Es soll wie eine Art "Strafe" für "Fehlverhalten" sein
Nun ist aber die Alkoholkrankheit kein Fehlverhalten, sondern eben eine KRANKHEIT.
Von daher bringen solche "Erziehungsmaßnahmen" nur selten was.
Klar, sie können auch in Einzelfällen den alkoholkranken Partner wachrütteln, aber
in den meisten Fällen wird erstmal weiter gesoffen.

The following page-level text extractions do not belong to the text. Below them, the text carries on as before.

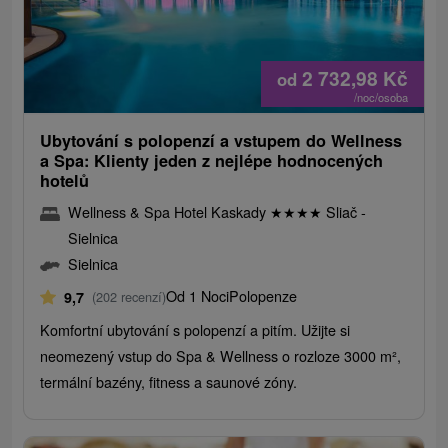
2 732,98
Kč
od
/noc/osoba
Ubytování s polopenzí a vstupem do Wellness
a Spa: Klienty jeden z nejlépe hodnocených
hotelů
Wellness & Spa Hotel Kaskady
★
★
★
★
Sliač -
Sielnica
Sielnica
Od 1 Noci
Polopenze
9,7
(202 recenzí)
Komfortní ubytování s polopenzí a pitím. Užijte si
neomezený vstup do Spa & Wellness o rozloze 3000 m²,
termální bazény, fitness a saunové zóny.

So nach dem Motto "ach lass die Alte/den Alten ma labern... die/der beruhigt sich auch wieder"
Sollte das nicht eintreten und der Partner/oder der CO "nervt" weiterhin rum (oder grenze sich eben ab), backt man erstmal ne Weile kleine Brötchen.
Was aber nicht heißt, man säuft nicht mehr
man versucht dann, das heimlich zu tun, bis sich die Wogen wieder geglättet haben.
Oder aber man bricht n Streit vom Zaun, um wieder einen "Grund" zum Saufen zu haben.
Sogar die Abgrenzung selbst beispielswiese könnte dann als Grund herangezogen werden, wieder saufen zu müssen.
Bekloppt, gelle?
Ja, oder der Partner/oder CO beginnt wirklich, sich abzugrenzen, weil er sich wieder ein eigenes Leben aufbauen will.
Der Schritt zur völligen Trennung ist evtl. erstmal noch zu groß ?
Aber die endgültige Trennung ist dann wohl doch das Hauptziel.
Alles beginnt erstmal mit dem ersten Schritt.
Und das wäre eben die Abgrenzung.
Um so auch erstmal wieder zu sich selbst zu finden.
Denn mit Abstand vom anderen gelingt das mit Sicherheit sehr viel besser.
Und während dieser Abgrenzung merken viele auch, das sie im Grunde ja schon sehr lange allein waren.
Weil der Partner längst in einer anderen Welt lebte, eben in seinem kleinen Suchtkarussell.
Und dazu hat der Partner normalerweise keinen Zugang, es sei denn, er säuft selbst.
Aber auch dann leben beide doch irgendwie in verschiedenen Saufwelten, glaube ich. Hm. Gruselig.
Zitat
Die vielen Erfahrungsberichte im Co-Bereich gehen nicht spurlos an mir vorbei: Da sind so viele Menschen, die in ihrer verfahrenen Situation auch einfach aufstehen und gehen könnten,
es aber dann doch nicht tun.
Vielleicht würde ich mich ganz genauso verhalten und - wie Du sagst - den Hintern nicht mehr hochbekommen und lieber still leiden.
Ich weiß nicht. Auch darüber muss ich noch nachdenken.
Ja, denke mal darüber nach.
Warum jemand(oder DU) lieber still leiden würde, anstatt sein Leben wieder in die eigenen Hände zu nehmen und in eine zufriedenere und glücklichere Richtung zu steuern ?
Du hörst Dich allerdings schon recht gut sortiert an.
Und hängst evtl. auch noch nicht ganz so tief drin?